Changing stroke rehab and research worldwide now.Time is Brain! trillions and trillions of neurons that DIE each day because there are NO effective hyperacute therapies besides tPA(only 12% effective). I have 523 posts on hyperacute therapy, enough for researchers to spend decades proving them out. These are my personal ideas and blog on stroke rehabilitation and stroke research. Do not attempt any of these without checking with your medical provider. Unless you join me in agitating, when you need these therapies they won't be there.

What this blog is for:

My blog is not to help survivors recover, it is to have the 10 million yearly stroke survivors light fires underneath their doctors, stroke hospitals and stroke researchers to get stroke solved. 100% recovery. The stroke medical world is completely failing at that goal, they don't even have it as a goal. Shortly after getting out of the hospital and getting NO information on the process or protocols of stroke rehabilitation and recovery I started searching on the internet and found that no other survivor received useful information. This is an attempt to cover all stroke rehabilitation information that should be readily available to survivors so they can talk with informed knowledge to their medical staff. It lays out what needs to be done to get stroke survivors closer to 100% recovery. It's quite disgusting that this information is not available from every stroke association and doctors group.

Friday, December 3, 2021

Systematic CT perfusion acquisition in acute stroke increases vascular occlusion detection and thrombectomy rates

What the fuck good does this do if you are not even measuring 100% recovery? You do realize the only goal in stroke is 100% recovery? If not get the hell out of stroke.

 With no measurements of 100% recovery they obviously have no intention of solving stroke at all.

Business 101: If you don't measure it it is not important, so obviously 100% recovery is not important. 

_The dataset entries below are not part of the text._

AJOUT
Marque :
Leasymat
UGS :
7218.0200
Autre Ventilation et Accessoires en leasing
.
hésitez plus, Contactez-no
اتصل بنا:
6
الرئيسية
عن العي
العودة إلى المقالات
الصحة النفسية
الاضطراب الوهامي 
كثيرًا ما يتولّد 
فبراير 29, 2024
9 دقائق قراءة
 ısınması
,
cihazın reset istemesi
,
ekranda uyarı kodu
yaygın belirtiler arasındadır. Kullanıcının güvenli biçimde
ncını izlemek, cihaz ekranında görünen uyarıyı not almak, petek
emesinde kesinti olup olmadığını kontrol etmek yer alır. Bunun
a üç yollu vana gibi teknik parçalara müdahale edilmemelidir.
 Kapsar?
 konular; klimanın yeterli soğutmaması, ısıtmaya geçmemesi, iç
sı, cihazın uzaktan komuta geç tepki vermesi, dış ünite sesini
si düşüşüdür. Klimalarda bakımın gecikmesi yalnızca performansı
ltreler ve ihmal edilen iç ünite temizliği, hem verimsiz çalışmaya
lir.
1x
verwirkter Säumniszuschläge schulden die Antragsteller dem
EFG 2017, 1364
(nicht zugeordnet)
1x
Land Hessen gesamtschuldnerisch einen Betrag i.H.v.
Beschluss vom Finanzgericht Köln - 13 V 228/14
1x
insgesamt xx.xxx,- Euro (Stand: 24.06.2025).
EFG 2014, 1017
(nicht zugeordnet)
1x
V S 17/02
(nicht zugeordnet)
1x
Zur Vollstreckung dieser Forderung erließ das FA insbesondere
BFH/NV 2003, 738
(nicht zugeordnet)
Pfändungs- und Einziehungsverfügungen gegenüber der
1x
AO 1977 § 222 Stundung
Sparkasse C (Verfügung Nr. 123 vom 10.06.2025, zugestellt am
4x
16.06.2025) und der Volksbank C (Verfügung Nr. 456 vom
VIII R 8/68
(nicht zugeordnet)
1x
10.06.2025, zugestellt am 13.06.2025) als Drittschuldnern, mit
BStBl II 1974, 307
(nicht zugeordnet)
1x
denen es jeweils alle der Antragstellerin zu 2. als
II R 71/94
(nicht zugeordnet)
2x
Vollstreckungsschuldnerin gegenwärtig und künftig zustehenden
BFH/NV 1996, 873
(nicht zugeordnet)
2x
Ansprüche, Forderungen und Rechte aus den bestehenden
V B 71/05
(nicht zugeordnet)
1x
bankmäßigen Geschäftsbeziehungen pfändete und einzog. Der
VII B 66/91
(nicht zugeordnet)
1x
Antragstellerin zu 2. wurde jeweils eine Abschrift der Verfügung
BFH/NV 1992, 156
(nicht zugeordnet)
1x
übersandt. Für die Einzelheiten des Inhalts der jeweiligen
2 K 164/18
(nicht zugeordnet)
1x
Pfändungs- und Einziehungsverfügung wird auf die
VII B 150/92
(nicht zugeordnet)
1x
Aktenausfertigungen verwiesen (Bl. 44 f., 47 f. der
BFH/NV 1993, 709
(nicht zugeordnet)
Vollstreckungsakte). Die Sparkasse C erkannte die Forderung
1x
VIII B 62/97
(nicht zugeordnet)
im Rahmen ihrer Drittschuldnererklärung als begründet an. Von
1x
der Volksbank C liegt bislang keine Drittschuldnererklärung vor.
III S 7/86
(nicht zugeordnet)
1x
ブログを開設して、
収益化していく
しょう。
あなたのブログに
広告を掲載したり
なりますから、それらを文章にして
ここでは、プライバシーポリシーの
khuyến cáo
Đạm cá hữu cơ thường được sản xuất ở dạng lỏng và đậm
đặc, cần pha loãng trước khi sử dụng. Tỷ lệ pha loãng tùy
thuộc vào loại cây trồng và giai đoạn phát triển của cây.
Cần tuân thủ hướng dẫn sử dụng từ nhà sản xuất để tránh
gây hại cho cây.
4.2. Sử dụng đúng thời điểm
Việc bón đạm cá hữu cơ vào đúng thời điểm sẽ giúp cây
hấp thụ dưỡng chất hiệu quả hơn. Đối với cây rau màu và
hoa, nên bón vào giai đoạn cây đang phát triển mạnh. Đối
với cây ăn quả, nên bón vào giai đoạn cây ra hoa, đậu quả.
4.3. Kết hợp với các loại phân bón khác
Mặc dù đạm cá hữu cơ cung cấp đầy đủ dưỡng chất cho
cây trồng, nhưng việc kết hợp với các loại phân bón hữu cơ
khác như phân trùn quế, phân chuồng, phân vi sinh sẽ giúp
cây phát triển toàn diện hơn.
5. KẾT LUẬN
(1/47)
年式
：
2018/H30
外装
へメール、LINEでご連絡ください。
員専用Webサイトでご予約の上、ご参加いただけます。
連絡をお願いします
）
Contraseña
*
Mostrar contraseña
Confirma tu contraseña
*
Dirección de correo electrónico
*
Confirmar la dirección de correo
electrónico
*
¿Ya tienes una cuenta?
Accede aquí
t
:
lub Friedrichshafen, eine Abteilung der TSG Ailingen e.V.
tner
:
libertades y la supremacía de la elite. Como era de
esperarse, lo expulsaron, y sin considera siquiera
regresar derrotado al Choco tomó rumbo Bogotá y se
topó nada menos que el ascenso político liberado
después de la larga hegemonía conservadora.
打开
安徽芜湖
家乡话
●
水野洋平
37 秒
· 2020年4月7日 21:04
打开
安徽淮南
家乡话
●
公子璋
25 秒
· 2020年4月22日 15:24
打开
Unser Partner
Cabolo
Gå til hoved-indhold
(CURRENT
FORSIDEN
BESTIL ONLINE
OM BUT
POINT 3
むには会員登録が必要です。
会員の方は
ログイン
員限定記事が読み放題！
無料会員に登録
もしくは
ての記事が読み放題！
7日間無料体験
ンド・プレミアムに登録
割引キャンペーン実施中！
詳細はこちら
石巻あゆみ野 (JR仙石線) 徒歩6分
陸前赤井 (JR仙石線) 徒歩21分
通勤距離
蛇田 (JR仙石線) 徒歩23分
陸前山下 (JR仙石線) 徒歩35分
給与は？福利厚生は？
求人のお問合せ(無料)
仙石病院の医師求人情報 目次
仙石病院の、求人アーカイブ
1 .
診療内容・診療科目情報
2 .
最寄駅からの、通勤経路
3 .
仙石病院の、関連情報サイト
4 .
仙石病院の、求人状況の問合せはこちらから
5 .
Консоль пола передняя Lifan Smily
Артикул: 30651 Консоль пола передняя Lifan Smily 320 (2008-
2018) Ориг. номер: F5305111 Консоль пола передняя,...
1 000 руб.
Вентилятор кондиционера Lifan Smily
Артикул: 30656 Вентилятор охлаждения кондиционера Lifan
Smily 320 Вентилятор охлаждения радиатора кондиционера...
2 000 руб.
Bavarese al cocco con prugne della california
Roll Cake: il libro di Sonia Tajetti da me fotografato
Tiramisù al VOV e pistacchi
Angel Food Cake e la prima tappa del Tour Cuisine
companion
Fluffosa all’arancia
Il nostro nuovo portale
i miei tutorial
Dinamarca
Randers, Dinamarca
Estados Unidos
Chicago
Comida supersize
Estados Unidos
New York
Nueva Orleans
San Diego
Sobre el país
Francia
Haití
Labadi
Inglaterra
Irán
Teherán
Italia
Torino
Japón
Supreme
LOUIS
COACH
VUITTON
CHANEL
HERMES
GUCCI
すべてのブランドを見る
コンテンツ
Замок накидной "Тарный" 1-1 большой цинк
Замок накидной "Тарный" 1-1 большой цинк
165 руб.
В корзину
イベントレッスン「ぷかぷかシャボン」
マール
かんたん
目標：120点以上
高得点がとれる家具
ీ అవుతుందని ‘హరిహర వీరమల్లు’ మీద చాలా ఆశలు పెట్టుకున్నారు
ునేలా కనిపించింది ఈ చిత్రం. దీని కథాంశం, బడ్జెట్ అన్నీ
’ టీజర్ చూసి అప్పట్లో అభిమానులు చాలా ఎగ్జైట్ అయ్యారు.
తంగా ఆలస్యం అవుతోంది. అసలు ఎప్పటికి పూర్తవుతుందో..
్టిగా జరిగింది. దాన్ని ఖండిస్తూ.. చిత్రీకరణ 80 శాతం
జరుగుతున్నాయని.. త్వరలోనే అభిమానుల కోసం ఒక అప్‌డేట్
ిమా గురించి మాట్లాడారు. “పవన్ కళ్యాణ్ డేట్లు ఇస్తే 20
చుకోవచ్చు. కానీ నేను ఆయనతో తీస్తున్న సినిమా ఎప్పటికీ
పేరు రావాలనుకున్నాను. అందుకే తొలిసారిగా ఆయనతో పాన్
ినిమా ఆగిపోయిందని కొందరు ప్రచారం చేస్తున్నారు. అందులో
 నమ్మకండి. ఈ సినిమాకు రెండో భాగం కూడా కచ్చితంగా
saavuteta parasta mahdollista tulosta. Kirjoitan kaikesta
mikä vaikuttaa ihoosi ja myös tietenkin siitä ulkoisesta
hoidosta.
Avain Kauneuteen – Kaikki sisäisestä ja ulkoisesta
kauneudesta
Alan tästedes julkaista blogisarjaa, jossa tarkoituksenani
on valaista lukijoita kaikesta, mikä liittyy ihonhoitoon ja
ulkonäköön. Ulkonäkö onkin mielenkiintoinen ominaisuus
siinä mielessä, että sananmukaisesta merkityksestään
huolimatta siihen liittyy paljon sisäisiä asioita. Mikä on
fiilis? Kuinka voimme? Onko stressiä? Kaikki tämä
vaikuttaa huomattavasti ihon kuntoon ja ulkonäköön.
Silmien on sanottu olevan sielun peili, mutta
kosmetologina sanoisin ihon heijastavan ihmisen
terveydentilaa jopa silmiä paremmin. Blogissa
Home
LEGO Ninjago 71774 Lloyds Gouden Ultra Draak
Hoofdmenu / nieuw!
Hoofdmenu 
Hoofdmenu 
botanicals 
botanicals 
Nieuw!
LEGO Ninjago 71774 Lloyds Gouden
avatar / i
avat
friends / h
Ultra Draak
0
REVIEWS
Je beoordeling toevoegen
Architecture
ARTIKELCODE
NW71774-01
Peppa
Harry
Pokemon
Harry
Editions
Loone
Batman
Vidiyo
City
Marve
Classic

“What's measured, improves.” So said management legend and author Peter F. Drucker 

Systematic CT perfusion acquisition in acute stroke increases vascular occlusion detection and thrombectomy rates

  1. Marta Olive-Gadea1,2,
  2. Manuel Requena1,3,
  3. Facundo Diaz4,
  4. Sandra Boned1,
  5. Alvaro Garcia-Tornel1,
  6. Marian Muchada1,
  7. Matias Deck1,
  8. Prudencio Lozano1,
  9. Noelia Rodriguez-Villatoro1,
  10. Jesus Juega1,
  11. Jorge Pagola1,
  12. David Rodriguez-Luna1,
  13. Marta Rubiera1,
  14. Cristian Marti4,
  15. Carlos A Molina1,
  16. Carlos Piñana3,
  17. David Hernandez3,
  18. Alejandro Tomasello3,
  19. Marc Ribo1,2
  1. Correspondence to Dr Marc Ribo, Stroke Unit, Neurology, Vall d'Hebron Hospital Universitari, Barcelona 08035, Spain; marcriboj@hotmail.com

Abstract

Background In patients with stroke, current guidelines recommend non-invasive vascular imaging to identify intracranial vessel occlusions (VO) that may benefit from endovascular treatment (EVT). However, VO can be missed in CT angiography (CTA) readings. We aim to evaluate the impact of consistently including CT perfusion (CTP) in admission stroke imaging protocols.

Methods From April to October 2020 all patients admitted with a suspected acute ischemic stroke underwent urgent non-contrast CT, CTA and CTP and were treated accordingly. Hypoperfusion areas defined by time-to-maximum of the tissue residue function (Tmax) >6 s, congruent with the clinical symptoms and a vascular territory, were considered VO (CTP-VO). In addition, two experienced neuroradiologists blinded to CTP but not to clinical symptoms retrospectively evaluated non-contrast CT and CTA to identify intracranial VO (CTA-VO).

Results Of the 338 patients included in the analysis, 157 (46.5%) presented with CTP-VO (median Tmax >6s: 73 (29–127) mL). CTA-VO was identified in 83 (24.5%) of the cases. Overall CTA-VO sensitivity for the detection of CTP-VO was 50.3% and specificity was 97.8%. Higher hypoperfusion volume was associated with increased CTA-VO detection (OR 1.03; 95% CI 1.02 to 1.04). EVT was performed in 103 patients (30.5%; Tmax >6s: 102 (63–160) mL), representing 65.6% of all CTP-VO. Overall CTA-VO sensitivity for the detection of EVT-VO was 69.9% and specificity was 95.3%. Among patients who received EVT, the rate of false negative CTA-VO was 30.1% (Tmax >6s: 69 (46–99.5) mL).

Conclusion Systematically including CTP in acute stroke admission imaging protocols may increase the diagnosis of VO and rate of EVT.

Data availability statement

Data are available upon reasonable request. Not applicable.